On the last day of 2024, the U.S. Court of Appeals for the Fifth Circuit issued a landmark ruling that effectively shut down non-pro rata uptiers executed through the "open market purchase" exception. Prior to the decision, non-pro rata uptiers had arguably been the most popular form of liability management transaction. While the ruling clearly constrained how uptiers could be structured going forward, it didn't kill the strategy altogether.

In 2025, uptiers have remained common as restructuring bankers and lawyers adapted and found new ways to operate within the four corners of credit documents. According to CreditSights, in Q1 2025 alone, approximately 70.6% of liability management transactions (12 out of 17) that were launched or closed included some form of uptiering component.

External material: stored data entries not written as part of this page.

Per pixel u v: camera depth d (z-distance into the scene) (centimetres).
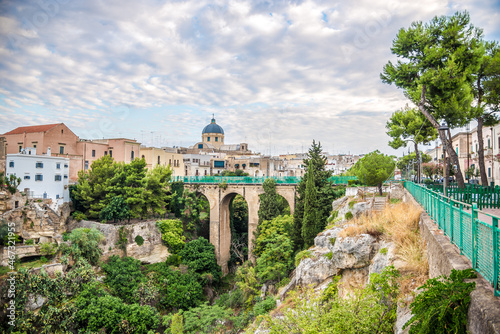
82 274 3494
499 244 636
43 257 3594
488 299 597
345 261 2188
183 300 4012
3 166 4212
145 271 4328
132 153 6412
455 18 2622
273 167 10125
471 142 5297
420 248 1488
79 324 3153
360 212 2998
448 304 641
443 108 2477
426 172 5944
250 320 2973
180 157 7712
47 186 4562
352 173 5938
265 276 3769
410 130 3838
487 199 1984
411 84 2877
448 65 2433
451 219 1095
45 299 3156
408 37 2814
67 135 5622
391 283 1253
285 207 6519
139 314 3325
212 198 5712
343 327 1126
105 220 4588
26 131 5609
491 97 2608
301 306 1491
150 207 5088
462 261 885
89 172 4975
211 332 3081
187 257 4878
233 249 6012
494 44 2742
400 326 1022
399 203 2773
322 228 3894
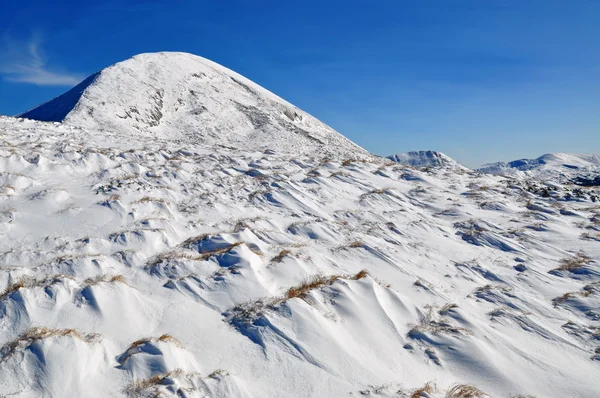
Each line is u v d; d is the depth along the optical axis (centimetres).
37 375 679
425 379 791
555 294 1208
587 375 844
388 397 719
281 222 1600
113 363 745
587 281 1281
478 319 1026
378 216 1781
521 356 889
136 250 1202
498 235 1608
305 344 834
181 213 1591
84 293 909
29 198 1516
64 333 754
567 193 2291
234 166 2372
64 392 665
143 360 733
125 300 925
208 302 991
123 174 1936
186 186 1891
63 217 1412
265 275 1109
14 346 724
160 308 944
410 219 1795
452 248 1507
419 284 1167
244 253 1161
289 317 895
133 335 836
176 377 697
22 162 1855
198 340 846
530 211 1950
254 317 908
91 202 1555
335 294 1009
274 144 5594
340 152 5753
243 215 1641
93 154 2128
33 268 1047
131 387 686
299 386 738
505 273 1336
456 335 915
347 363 802
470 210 1948
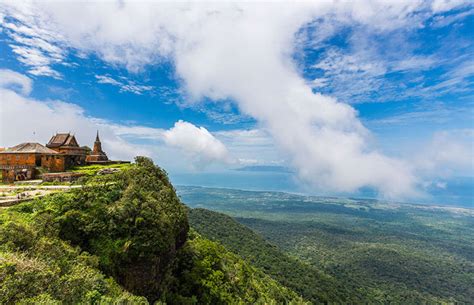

After reviewing several recent restructuring cases that employed uptier structures, my takeaway is that every successful uptier needs to solve two core problems. First, the company must create a new super-priority, priming layer of debt. Second, it must ensure that this priming debt ends up in the hands of a selected group of lenders, rather than the entire syndicate.

In this article, I classify post-Serta uptiers into four main categories and walk through the contractual mechanics each relies on to accomplish these two objectives while minimizing litigation risk

Pre-emptive Amendments

Not all debt documents have very restrictive provisions. Through Q1 2025, roughly 44% leveraged loans still contained so-called "Serta loophole" language that allows the issuance of priming debt with only majority lender consent. In addition, many credit agreements historically did not treat pro-rata sharing as a sacred right.

A useful contrast here is the Mitel transaction, which was upheld on the same day the Fifth Circuit invalidated Serta. In Mitel, an ad hoc group of lenders approved amendments that facilitated the issuance of $156 million of new-money first-out debt. While the economic outcome resembled Serta, the legal footing was different. The Mitel credit agreement expressly permitted the borrower to "purchase loans by assignment", without imposing a pro-rata requirement on such purchases. As a result, the court found that the transaction complied with the contract as written.

For borrowers with similarly permissive documents, where amendments can be passed with majority consent and pro-rata sharing or subordination is not a sacred right, executing a non-pro rata uptier remains relatively straightforward. A majority lender group can first amend the credit agreement to authorize new super-priority debt, and then allocate that priming debt to participating lenders through an exchange or similar mechanism.

Yet it is also worth noting that, as non-pro rata uptiers have proliferated, many creditors have pushed to include so-called "Serta blockers" in credit agreements. These provisions typically take the form of requiring heightened—often unanimous—lender consent to permit subordination of existing debt. Despite this, uptier transactions remain prevalent even where such blockers are in place, largely because Serta blockers themselves have several structural weaknesses.

First, in many credit agreements, the Serta blocker is not itself treated as a sacred right. As a result, while the blocker purports to require universal consent to subordinate debt, the provision can sometimes be amended or removed with only majority lender consent. Second, many Serta blockers include carve-outs for DIP financing or other forms of rescue or emergency liquidity. This allows an ad hoc group to frame a transaction as a liquidity backstop rather than a hostile reprioritization, effectively squeezing through the exception. Third, some blockers focus narrowly on lien or payment subordination and fail to protect against structural subordination, leaving the door open for "drop-down and uptier" transactions (discussed further below).

Extend-and-Exchange

For particularly restrictive credit documents that eliminate the ability to execute an uptier through a straightforward amendment, restructuring professionals have developed more creative workarounds. One of the most notable post-Serta innovations is the extend-and-exchange structure designed to work even when pro rata sharing is treated as a sacred right.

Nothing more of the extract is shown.